Description
When you have links formatted like this: http://www.linkedin.com/groupAnswers?viewQuestionAndAnswers=&discussionID=12741155&gid=87954&trk=EML_anet_qa_ttle-0Pt79xs2RVr6JBpnsJt7dBpSBA)
, the ?gid=
part makes the pelican HTMLParser hiccup when truncating for feeds:
(This popped up while helping ramonsuarez on his bug #2258 )
CRITICAL: ValueError: substring not found
Traceback (most recent call last):
File "/home/me/data/pip/lib/python3.6/site-packages/pelican/utils.py", line 556, in handle_entityref
codepoint = html_entities.name2codepoint[name]
KeyError: 'gid'
During handling of the above exception, another exception occurred:
Traceback (most recent call last):
File "/home/me/data/pip/bin/pelican", line 11, in <module>
sys.exit(main())
File "/home/me/data/pip/lib/python3.6/site-packages/pelican/__init__.py", line 487, in main
pelican.run()
File "/home/me/data/pip/lib/python3.6/site-packages/pelican/__init__.py", line 179, in run
p.generate_output(writer)
File "/home/me/data/pip/lib/python3.6/site-packages/pelican/generators.py", line 599, in generate_output
self.generate_feeds(writer)
File "/home/me/data/pip/lib/python3.6/site-packages/pelican/generators.py", line 300, in generate_feeds
self.settings['FEED_ALL_ATOM'])
File "/home/me/data/pip/lib/python3.6/site-packages/pelican/writers.py", line 123, in write_feed
self._add_item_to_the_feed(feed, elements[i])

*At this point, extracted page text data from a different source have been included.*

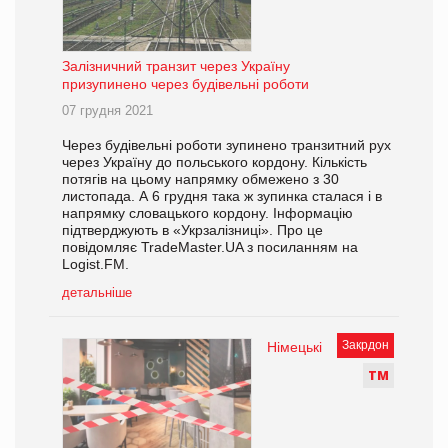
Залізничний транзит через Україну
призупинено через будівельні роботи
07 грудня 2021
Через будівельні роботи зупинено транзитний рух
через Україну до польського кордону. Кількість
потягів на цьому напрямку обмежено з 30
листопада. А 6 грудня така ж зупинка сталася і в
напрямку словацького кордону. Інформацію
підтверджують в «Укрзалізниці». Про це
повідомляє TradeMaster.UA з посиланням на
Logist.FM.
детальніше
Закрдон
Німецькі
Т
М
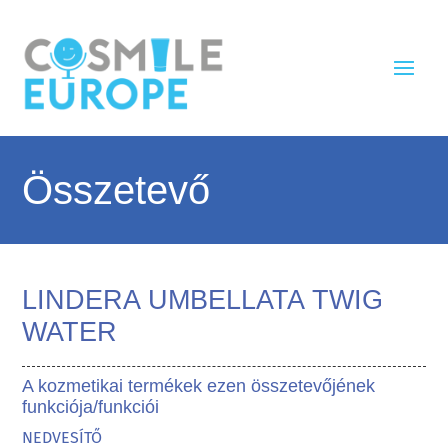
Összetevő
LINDERA UMBELLATA TWIG
WATER
A kozmetikai termékek ezen összetevőjének
funkciója/funkciói
NEDVESÍTŐ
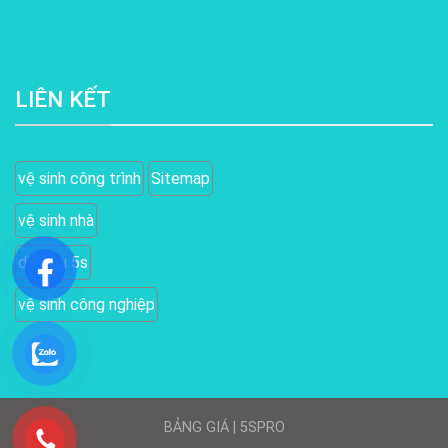
LIÊN KẾT
vệ sinh công trình
Sitemap
vệ sinh nhà
dịch vụ 5s
vệ sinh công nghiệp
BẢNG GIÁ
|
5SPRO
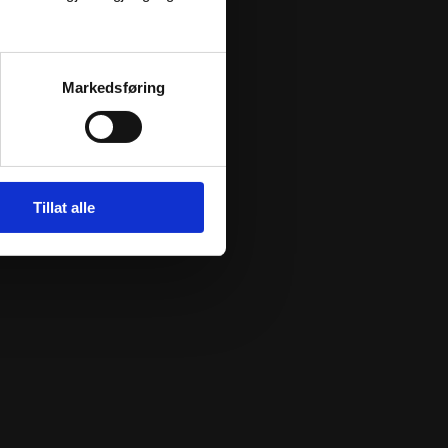
Markedsføring
Tillat alle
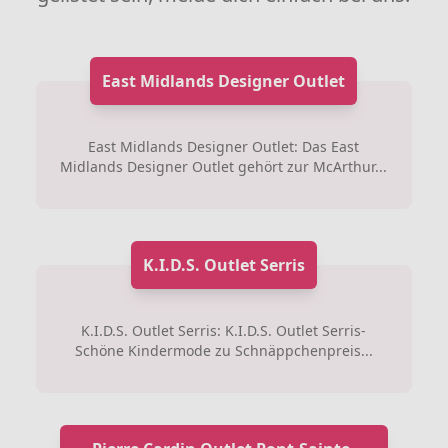
East Midlands Designer Outlet
East Midlands Designer Outlet: Das East
Midlands Designer Outlet gehört zur McArthur...
K.I.D.S. Outlet Serris
K.I.D.S. Outlet Serris: K.I.D.S. Outlet Serris-
Schöne Kindermode zu Schnäppchenpreis...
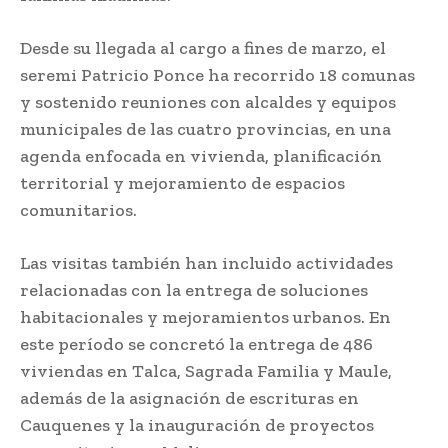
Desde su llegada al cargo a fines de marzo, el
seremi Patricio Ponce ha recorrido 18 comunas
y sostenido reuniones con alcaldes y equipos
municipales de las cuatro provincias, en una
agenda enfocada en vivienda, planificación
territorial y mejoramiento de espacios
comunitarios.
Las visitas también han incluido actividades
relacionadas con la entrega de soluciones
habitacionales y mejoramientos urbanos. En
este período se concretó la entrega de 486
viviendas en Talca, Sagrada Familia y Maule,
además de la asignación de escrituras en
Cauquenes y la inauguración de proyectos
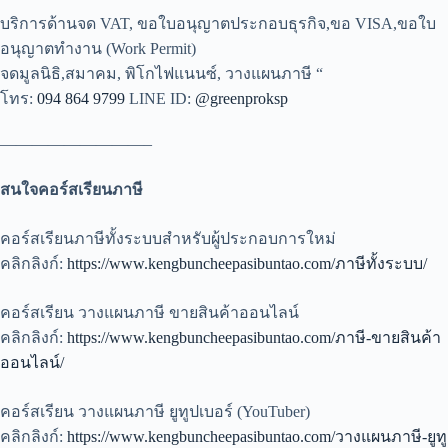
บริการด้านจด VAT, ขอใบอนุญาตประกอบธุรกิจ,ขอ VISA,ขอใบ
อนุญาตทำงาน (Work Permit)
จดมูลนิธิ,สมาคม, พิโกไฟแนนซ์, วางแผนภาษี “
โทร:
094 864 9799
LINE ID:
@greenproksp
—————————–
สนใจคอร์สเรียนภาษี
คอร์สเรียนภาษีทั้งระบบสำหรับผู้ประกอบการใหม่
คลิกลิงก์:
https://www.kengbuncheepasibuntao.com/ภาษีทั้งระบบ/
คอร์สเรียน วางแผนภาษี ขายสินค้าออนไลน์
คลิกลิงก์:
https://www.kengbuncheepasibuntao.com/ภาษี-ขายสินค้า
ออนไลน์/
คอร์สเรียน วางแผนภาษี ยูทูปเบอร์ (YouTuber)
คลิกลิงก์:
https://www.kengbuncheepasibuntao.com/วางแผนภาษี-ยูทู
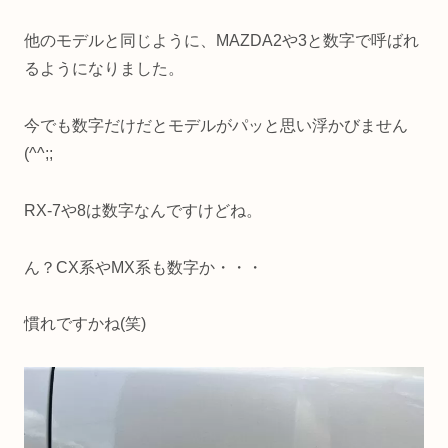
他のモデルと同じように、MAZDA2や3と数字で呼ばれ
るようになりました。
今でも数字だけだとモデルがパッと思い浮かびません
(^^;;
RX-7や8は数字なんですけどね。
ん？CX系やMX系も数字か・・・
慣れですかね(笑)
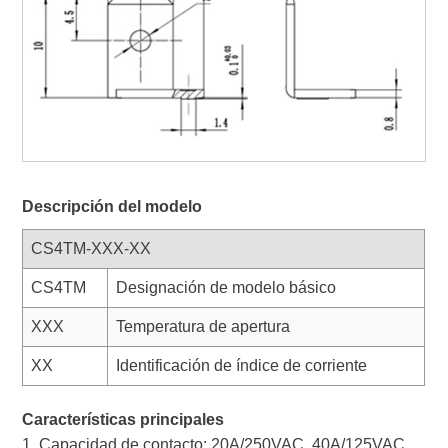
Descripción del modelo
CS4TM-XXX-XX
CS4TM
Designación de modelo básico
XXX
Temperatura de apertura
XX
Identificación de índice de corriente
Características principales
1. Capacidad de contacto: 20A/250VAC, 40A/125VAC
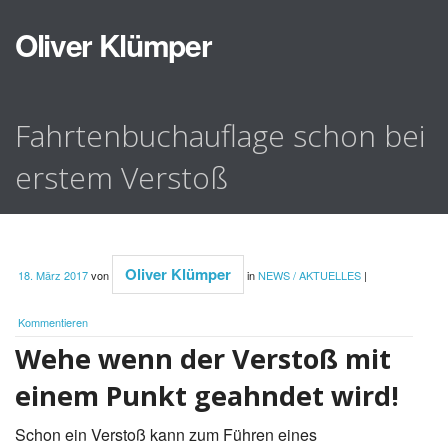
Oliver Klümper
Fahrtenbuchauflage schon bei
erstem Verstoß
Oliver Klümper
18. März 2017
von
in
NEWS / AKTUELLES
|
Kommentieren
Wehe wenn der Verstoß mit
einem Punkt geahndet wird!
Schon ein Verstoß kann zum Führen eines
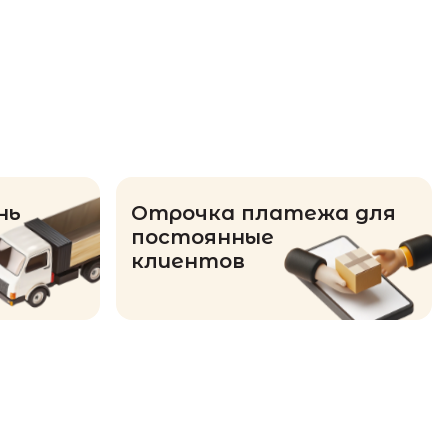
нь
Отрочка платежа для
постоянные
клиентов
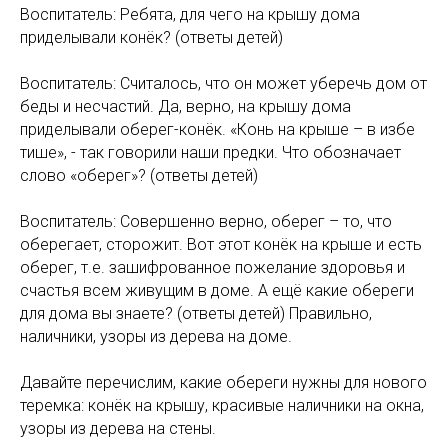
Воспитатель: Ребята, для чего на крышу дома
приделывали конёк? (ответы детей)
Воспитатель: Считалось, что он может уберечь дом от
беды и несчастий. Да, верно, на крышу дома
приделывали оберег-конёк. «Конь на крыше – в избе
тише», - так говорили наши предки. Что обозначает
слово «оберег»? (ответы детей)
Воспитатель: Совершенно верно, оберег – то, что
оберегает, сторожит. Вот этот конёк на крыше и есть
оберег, т.е. зашифрованное пожелание здоровья и
счастья всем живущим в доме. А ещё какие обереги
для дома вы знаете? (ответы детей) Правильно,
наличники, узоры из дерева на доме.
Давайте перечислим, какие обереги нужны для нового
теремка: конёк на крышу, красивые наличники на окна,
узоры из дерева на стены.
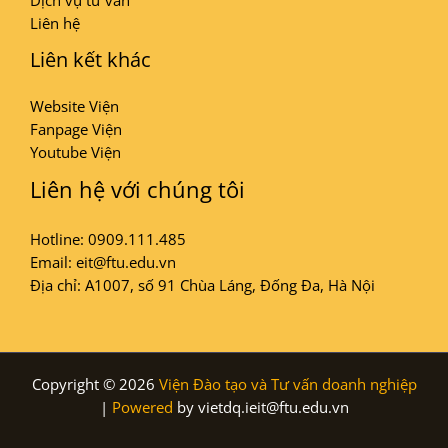
Dịch vụ tư vấn
Liên hệ
Liên kết khác
Website Viện
Fanpage Viện
Youtube Viện
Liên hệ với chúng tôi
Hotline: 0909.111.485
Email: eit@ftu.edu.vn
Địa chỉ: A1007, số 91 Chùa Láng, Đống Đa, Hà Nội
Copyright © 2026
Viện Đào tạo và Tư vấn doanh nghiệp
|
Powered
by vietdq.ieit@ftu.edu.vn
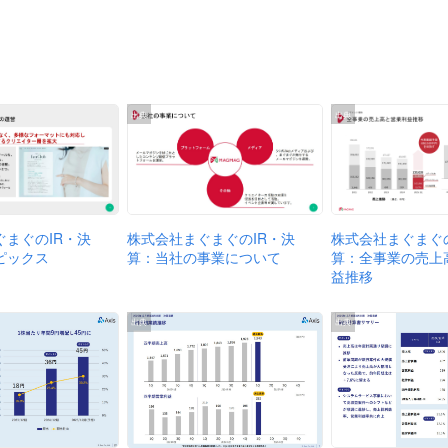
出典
出典
株式会社まぐまぐのIR・決
株式会社まぐまぐの
ぐまぐのIR・決
算：当社の事業について
算：全事業の売上
ピックス
益推移
出典
出典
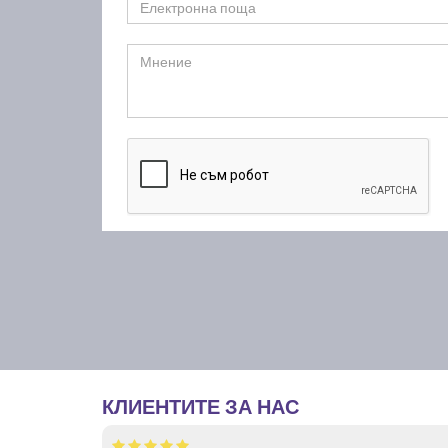
КЛИЕНТИТЕ ЗА НАС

File "/home/me/data/pip/lib/python3.6/site-packages/pelican/writers.py", line 52, in _add_item_to_the_feed
description = item.summary
File "/home/me/data/pip/lib/python3.6/site-packages/pelican/contents.py", line 310, in summary
return self.get_summary(self.get_siteurl())
File "/home/me/data/pip/lib/python3.6/site-packages/pelican/utils.py", line 173, in __call__
value = self.func(*args)
File "/home/me/data/pip/lib/python3.6/site-packages/pelican/contents.py", line 306, in get_summary
self.settings['SUMMARY_MAX_LENGTH'])
File "/home/me/data/pip/lib/python3.6/site-packages/pelican/utils.py", line 583, in truncate_html_words
truncator.feed(s)
File "/home/me/data/pip/lib/python3.6/site-packages/pelican/utils.py", line 484, in feed
HTMLParser.feed(self, *args, **kwargs)
File "/usr/lib/python3.6/html/parser.py", line 111, in feed
self.goahead(0)
File "/usr/lib/python3.6/html/parser.py", line 219, in goahead
self.handle_entityref(name)
File "/home/me/data/pip/lib/python3.6/site-packages/pelican/utils.py", line 558, in handle_entityref
self.handle_ref('')
File "/home/me/data/pip/lib/python3.6/site-packages/pelican/utils.py", line 543, in handle_ref
ref_end = self.rawdata.index(';', offset) + 1
ValueError: substring not found
It looks like the issue was introduced in 9d0804de7: When truncating, consider hypens, apostrophes and HTML entities.
As I do not fully understand this, @andreacorbellini do you think this simple change to use find()
instead of index()
in handle_ref()
is sufficient? I have been able to get pelican to work using this, but I don’t know whether this is the right approach.
And is &gid
a protected codepoint somehow?
Maybe @mosra , sincce you're working on something related to unescaping right now, you could have a look at this?